Home » Events » Photographer B. S. Shivaraju Documents the Lives of Unsung Heroes
Photographer B. S. Shivaraju Documents the Lives of Unsung Heroes
Posted by vrcvanderbilt on Friday, September 14, 2018 in Events, HART, Lectures, News, Vanderbilt University.
Named one of India’s top 15 rising artists, photographer B. S. Shivaraju (aka Cop Shiva) documents the complexity of rural and urban India through portraiture. He is fascinated with the idea of masquerade and the roles people play in public and private. His first professional project, “Being Gandhi,” reflects this interest in documenting the lives of unsung heroes.
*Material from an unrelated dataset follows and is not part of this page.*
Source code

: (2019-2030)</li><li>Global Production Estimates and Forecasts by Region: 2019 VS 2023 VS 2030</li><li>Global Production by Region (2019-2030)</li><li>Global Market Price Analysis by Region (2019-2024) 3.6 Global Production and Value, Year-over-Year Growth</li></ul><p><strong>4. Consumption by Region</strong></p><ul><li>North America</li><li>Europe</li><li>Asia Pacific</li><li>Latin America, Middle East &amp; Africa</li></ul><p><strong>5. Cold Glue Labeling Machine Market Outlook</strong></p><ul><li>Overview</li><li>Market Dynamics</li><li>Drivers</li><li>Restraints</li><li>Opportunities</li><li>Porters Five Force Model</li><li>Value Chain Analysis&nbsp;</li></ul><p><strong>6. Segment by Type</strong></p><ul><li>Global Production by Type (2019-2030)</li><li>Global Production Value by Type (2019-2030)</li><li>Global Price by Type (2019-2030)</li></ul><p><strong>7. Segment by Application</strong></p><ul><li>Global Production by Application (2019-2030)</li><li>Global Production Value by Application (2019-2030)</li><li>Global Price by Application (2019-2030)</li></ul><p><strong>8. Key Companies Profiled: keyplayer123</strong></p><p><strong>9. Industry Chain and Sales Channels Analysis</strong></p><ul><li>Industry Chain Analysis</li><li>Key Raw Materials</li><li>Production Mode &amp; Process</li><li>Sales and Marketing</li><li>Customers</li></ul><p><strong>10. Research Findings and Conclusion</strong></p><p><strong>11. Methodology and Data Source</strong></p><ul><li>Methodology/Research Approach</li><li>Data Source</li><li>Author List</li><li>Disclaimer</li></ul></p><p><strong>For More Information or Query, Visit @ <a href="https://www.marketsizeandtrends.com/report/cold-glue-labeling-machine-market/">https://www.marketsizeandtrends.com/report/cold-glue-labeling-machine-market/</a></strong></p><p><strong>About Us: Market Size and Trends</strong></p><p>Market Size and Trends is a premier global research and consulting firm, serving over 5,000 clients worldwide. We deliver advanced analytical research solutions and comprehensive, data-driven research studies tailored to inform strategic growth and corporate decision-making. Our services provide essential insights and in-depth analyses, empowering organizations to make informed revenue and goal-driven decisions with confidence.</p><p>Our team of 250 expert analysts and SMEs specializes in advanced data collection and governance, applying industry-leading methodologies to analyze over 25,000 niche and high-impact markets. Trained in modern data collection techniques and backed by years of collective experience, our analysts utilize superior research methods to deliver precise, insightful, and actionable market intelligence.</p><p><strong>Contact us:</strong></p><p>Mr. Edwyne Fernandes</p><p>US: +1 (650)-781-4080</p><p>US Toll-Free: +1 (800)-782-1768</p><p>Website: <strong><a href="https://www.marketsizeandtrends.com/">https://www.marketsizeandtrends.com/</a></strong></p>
Shivaraju will present a talk at 4:10 pm on Thursday, September 20, in Buttrick Hall 206 in conjunction with the exhibition On Being Gandhi: The Art and Politics of Seeing at the Leu Art Gallery in the Lila D. Bunch Library, Belmont University (opening September 28). One of Shivaraju’s most critically acclaimed projects, the exhibition features his photographs of Bagadehalli Basvaraju, a village schoolteacher who routinely impersonates Mahatma Gandhi. “This project has evolved to include a broader reach, which is to look at Gandhi’s ideals in contemporary India,” wrote Shivaraju.
His lecture at Vanderbilt is sponsored by the Departments of History, Political Science, Art, History of Art, Religious Studies, and Asian Studies.